[Available data]
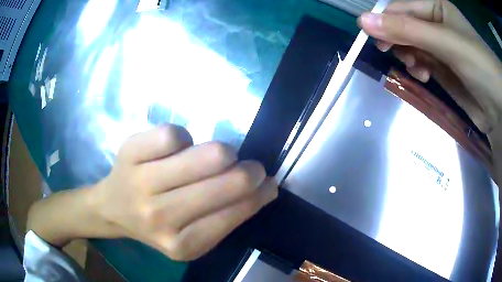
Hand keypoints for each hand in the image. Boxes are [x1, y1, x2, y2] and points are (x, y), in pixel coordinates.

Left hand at [90, 125, 277, 260]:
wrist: (112, 208)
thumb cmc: (156, 224)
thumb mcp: (193, 236)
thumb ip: (228, 216)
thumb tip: (266, 187)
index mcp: (182, 244)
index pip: (235, 212)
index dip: (258, 194)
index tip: (267, 183)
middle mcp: (160, 217)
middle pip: (225, 181)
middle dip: (249, 170)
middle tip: (250, 167)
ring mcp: (142, 183)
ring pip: (204, 154)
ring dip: (221, 153)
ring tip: (217, 158)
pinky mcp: (129, 152)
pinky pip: (174, 134)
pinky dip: (184, 138)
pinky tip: (177, 149)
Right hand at [358, 0, 501, 135]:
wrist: (498, 107)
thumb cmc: (478, 64)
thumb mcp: (444, 41)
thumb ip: (407, 30)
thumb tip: (363, 22)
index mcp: (435, 8)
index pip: (401, 8)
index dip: (385, 20)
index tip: (372, 37)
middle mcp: (436, 24)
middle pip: (405, 26)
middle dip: (398, 40)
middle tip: (394, 52)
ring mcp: (440, 47)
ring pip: (411, 45)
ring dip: (408, 56)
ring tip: (416, 68)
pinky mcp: (443, 69)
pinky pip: (421, 62)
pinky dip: (418, 69)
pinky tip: (423, 75)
[/Available data]
▶ [Problem details] Give again, word for word, the lines above from the first one through the one containing "ring mcp: (142, 183)"; no pictures.

▶ [Completed task]
Hand keypoints for each hand in the image. Boxes are [x1, y1, x2, y2] and points are (x, y), in pixel coordinates.

Left hand at [90, 125, 277, 260]:
wrist: (112, 208)
thumb cmc: (156, 224)
thumb mcp: (193, 236)
thumb ip: (228, 216)
thumb tip: (266, 187)
index mcp: (182, 244)
index pip: (235, 212)
index dip: (258, 194)
index tip: (267, 183)
middle mcp: (160, 217)
middle pip: (225, 181)
middle dip: (249, 170)
middle tip: (250, 167)
ring mcp: (142, 183)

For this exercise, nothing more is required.